By CR on Wednesday, 01 July 2020
Category: Constitution and Law

Vlad Lenin’s Statue will Remain Eternally Untouched By Charles Taylor

     It has been noticed that the statues of heroes of the Left, such as Vladimir Lenin, have remained untouched. Of course, even the most moronic antifa, knows who their god is, and conservatives would never dream of an eye for an eye, so the statue of the old commo will stand there long after the US has collapsed, a silent testimony of the destructive power of leftism:
  https://www.sovereignman.com/trends/the-one-statue-that-remains-untouched-vladimir-lenin-28020/

“A statue in San Francisco of Miguel Cervantes, author of Don Quixote, was defaced with the word “bastard” spray painted onto it by protesters. What protesters may not know is that the Spanish author actually spent five years as a slave after being captured off the coast of Africa. Outside of Wisconsin State Capitol the statue of Hans Christian Heg was also toppled. Heg was an anti-slavery activist who joined a militia that fought slave traders. Then he joined the Union Army during the Civil War, and died in battle, fighting to end slavery. Perhaps statues in general are sinful in the new social order. Except for the statue of Vladimir Lenin in Seattle. His statue has remained untouched.”

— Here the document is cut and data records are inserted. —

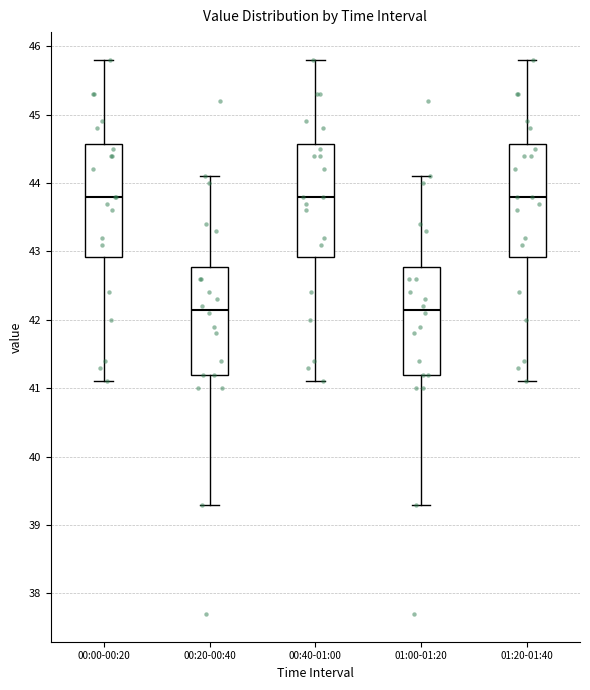

Reading left to right, read every box against the y-axis: the position of its median line, the range the box covers, and the ends of its whiskers. The values are not printed on the chart, so give them approximately, as read against the axis.

00:00-00:20: median 43.8, box 42.9 to 44.6, whiskers 41.1 to 45.8
00:20-00:40: median 42.2, box 41.2 to 42.8, whiskers 39.3 to 44.1
00:40-01:00: median 43.8, box 42.9 to 44.6, whiskers 41.1 to 45.8
01:00-01:20: median 42.2, box 41.2 to 42.8, whiskers 39.3 to 44.1
01:20-01:40: median 43.8, box 42.9 to 44.6, whiskers 41.1 to 45.8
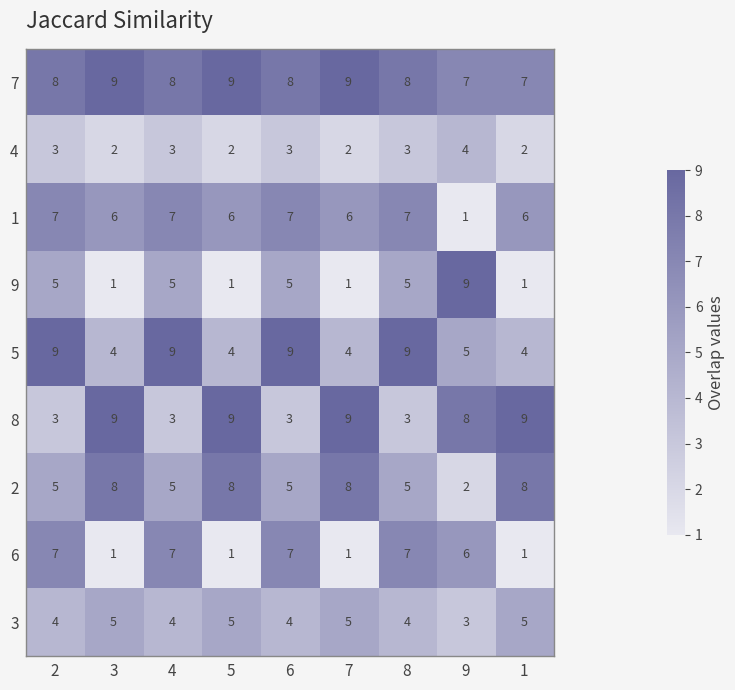

Which series has the largest range (max minus min)?

9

     However, in the Ukraine decapitating statues of Lenin is a new trend:
  https://www.vice.com/en_us/article/nejpwx/decapitating-lenin-statues-is-the-hottest-new-trend-in-ukraine

“Like all post-Soviet states, Ukrainians harbor a complicated relationship with their Communist roots. For decades, statues of revolutionary figures like Karl Marx, Friedrich Engels, and, particularly, Vladimir Lenin were erected around the country. By 1991, there were 5,500 in Ukraine alone. Until as late as 2015 in some instances, Lenin's stern visage surveyed many village squares and city centers, serving as a literal pillar of ideology. After the Soviet era crumbled and Ukraine picked through its own pieces of the rubble, the statues became less objects of reverence and more clunky reminders of past struggle. They began to disappear, quietly at first, and then in waves sparked by the 2004 Orange Revolution. Finally, in 2015, as part of the official process of decommunization, the Ukrainian Parliament passed legislation banning these monuments, triggering a phenomenon known as Leninopad (Leninfall)—the mass toppling of Lenin statues. Today, officially, none are left standing.”

     The East obviously has more sense than the West where the cancer of leftism has now gathered all of its vital strength since the 1960s for a final assault on civilisation, and we live through this now.